An electrowetting system consists of an instrument, a cartridge, and reagents. The cartridge combines a top plate that is similar to a multi-well plate and a printed circuit board with thousands of electrodes, and the droplets are moved around in between those two layers. "Very simply, when you turn one electrode off and turn its neighbor on, the droplet moves to the energized electrode. The surface is made locally hydrophilic by turning on the electrode, so the droplet is attracted to that location," West explained. "We just turn switches on and off to move liquids around."
While Illumina's focus for the ALL technology will be on sequencing, Henry said it is too early to tell whether it will continue to pursue any of the other applications that ALL had been developing. Illumina will evaluate these over the next quarter or so. "There is no question, our major focus will continue to be sequencing, because we see that by far as our biggest market opportunity," he said.
For example, ALL has a newborn screening platform that tests for lysosomal storage disorders in pilot trials with the Missouri State Public Health Laboratory, and the Mayo Clinic is testing the device in a comparative-effectiveness study. The instrument, the LSD-100 Lysosomal Storage Enzyme Analyzer, performs biochemical assays on dried blood spot extracts. A year ago, ALL received a $3 million grant from the National Institute of Child Health and Human Development to further develop the platform.

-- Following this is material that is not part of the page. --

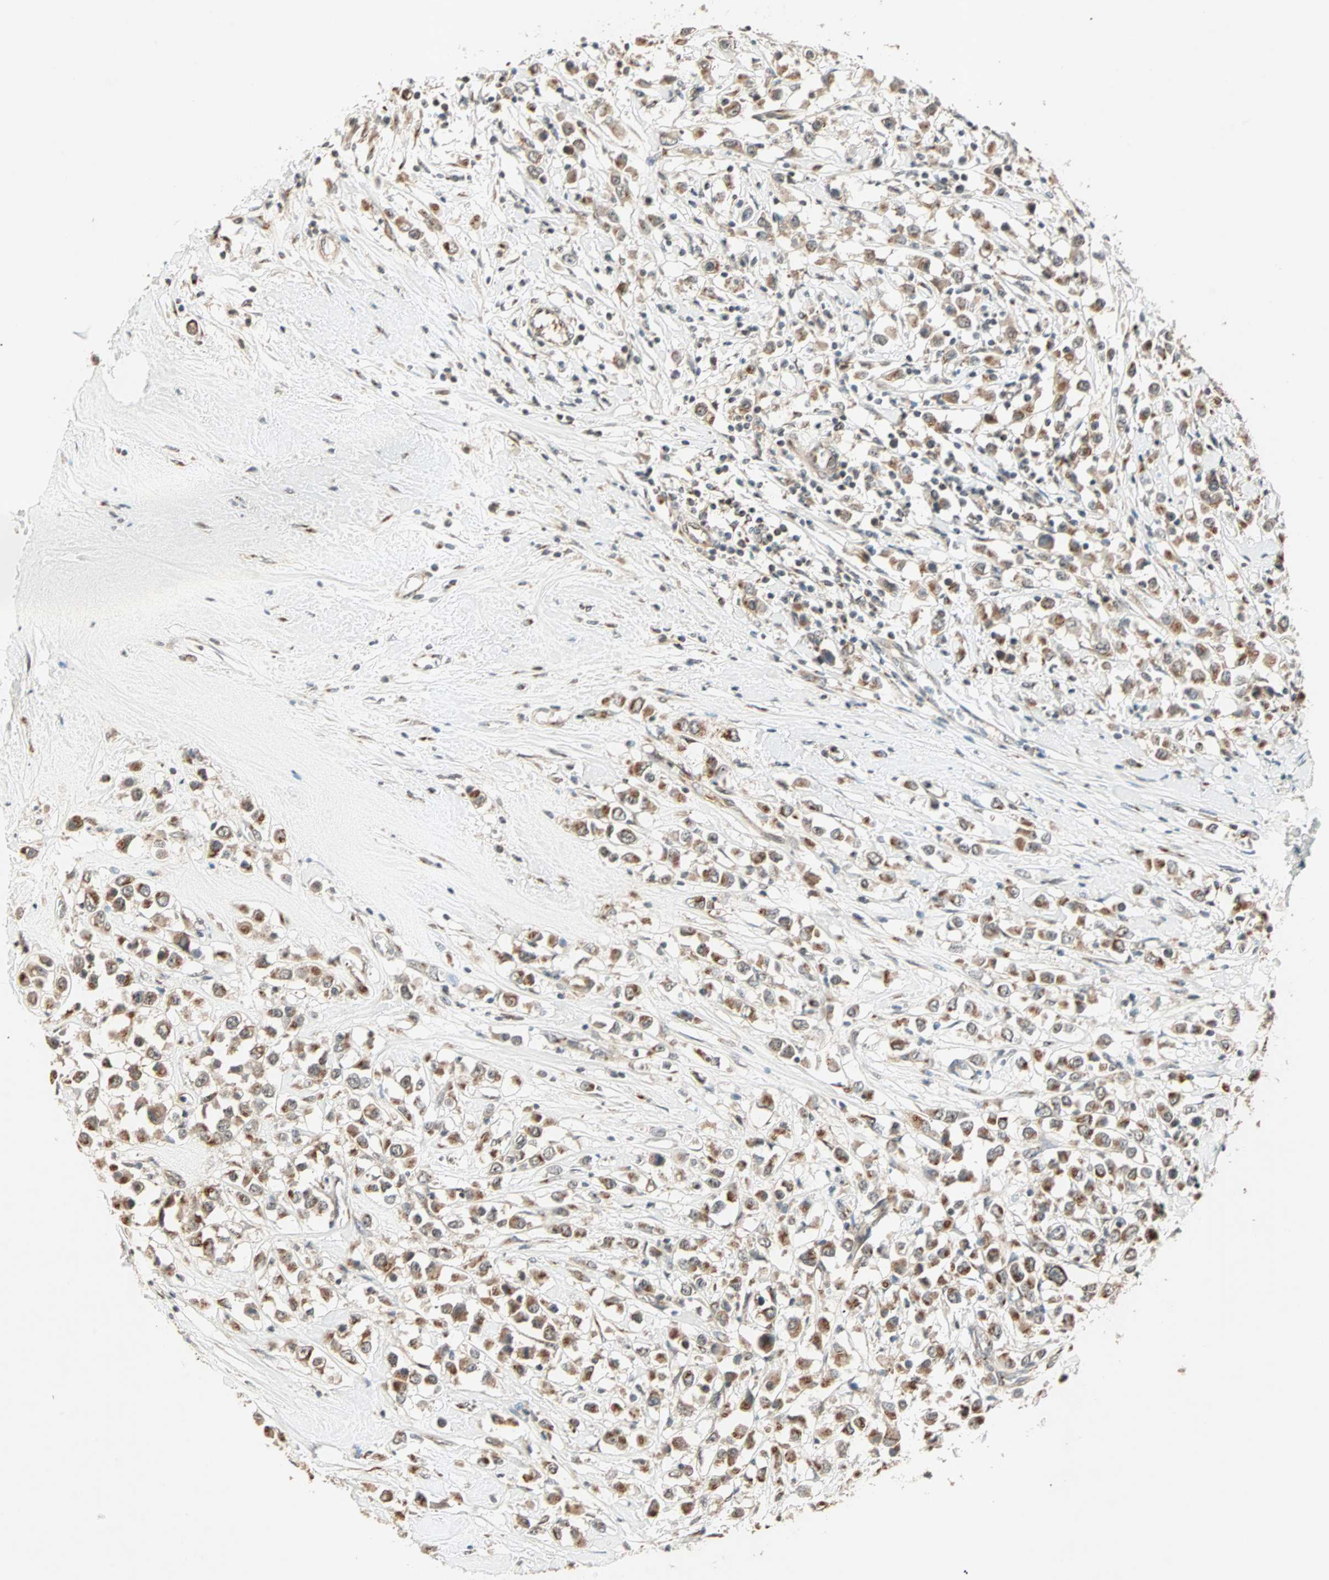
{"staining": {"intensity": "weak", "quantity": ">75%", "location": "cytoplasmic/membranous"}, "tissue": "breast cancer", "cell_type": "Tumor cells", "image_type": "cancer", "snomed": [{"axis": "morphology", "description": "Duct carcinoma"}, {"axis": "topography", "description": "Breast"}], "caption": "Human breast intraductal carcinoma stained with a protein marker displays weak staining in tumor cells.", "gene": "PRDM2", "patient": {"sex": "female", "age": 61}}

In addition, ALL has ongoing development projects for molecular diagnostic platforms with GenMark Diagnostics and Luminex. Illumina said it will meet its contractual commitments to ALL's partners, customers, and granting agencies. "We are still sorting out the details of how we are going to do that," said West.

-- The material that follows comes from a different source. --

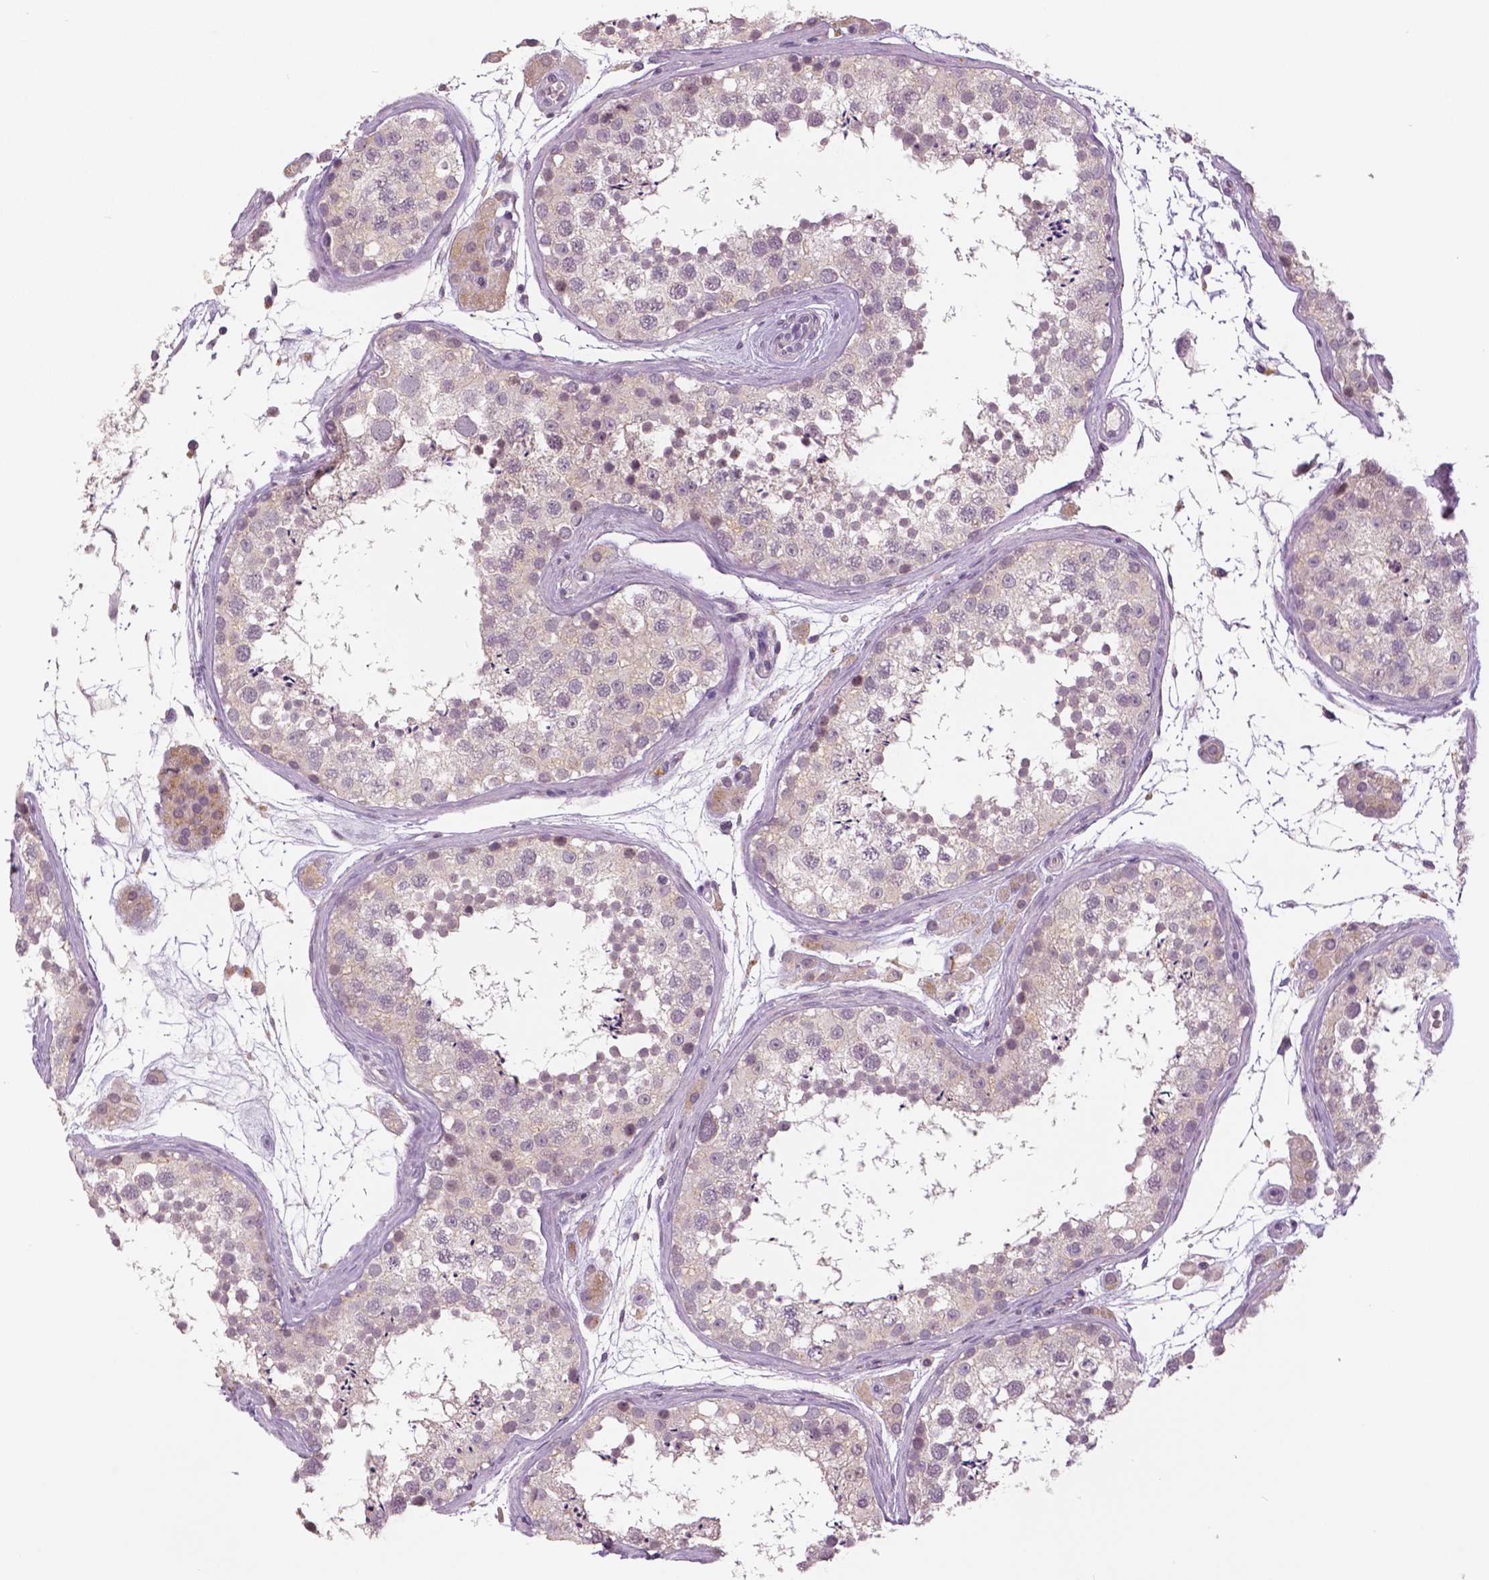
{"staining": {"intensity": "weak", "quantity": "<25%", "location": "nuclear"}, "tissue": "testis", "cell_type": "Cells in seminiferous ducts", "image_type": "normal", "snomed": [{"axis": "morphology", "description": "Normal tissue, NOS"}, {"axis": "topography", "description": "Testis"}], "caption": "DAB (3,3'-diaminobenzidine) immunohistochemical staining of benign human testis reveals no significant expression in cells in seminiferous ducts.", "gene": "MKI67", "patient": {"sex": "male", "age": 41}}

He explained that in order for ALL to take its technology and products "to the next level," the company had to either raise equity capital or be acquired by someone with greater resources and a commercialization team. "We explored both of those options and decided that the best path forward was to sell the company," he said.
Henry said that the main reason for Illumina to acquire ALL, after collaborating with the company for several years, was that "we see this technology as a very unique core competitive advantage." Owning the company allows Illumina "to get the ALL staff focused on a number of different programs we have internally," he said, as well as to "protect the technology for Illumina."
By the end of 2014, Illumina plans to build a "center of excellence for digital microfluidics" at its San Diego headquarters and move the ALL business over from North Carolina. "We see this technology as being so fundamental to our strategy in the future [that] we want to get the talent to be as close to our product development and research talent as possible," Henry said.
ALL was founded in 2004 by Michael Pollack and Vamsee Pamula, who worked on the electrowetting technology as graduate students and postdocs at Duke University's Pratt School of Engineering. It was funded by government grants, commercial partnerships, product revenue, as well as equity from angel investors and commercial partners and raised more than $15 million in equity funding over the years.
In 2007, the company acquired Nanolytics, a North Carolina-based microfluidics company where Pollack used to work prior to his studies at Duke, and in 2009, it acquired ULCA spinout Core Microsolutions. Both companies had been working on aspects of electrowetting and provided ALL with additional intellectual property.
In 2011, ALL also signed a licensing and collaboration agreement with CEA-Leti, a French research institute, giving it access to CEA's patents on digital microfluidics.
At the time of the acquisition by Illumina, ALL had about 80 employees, 100 issued patents, and a large number of patent applications.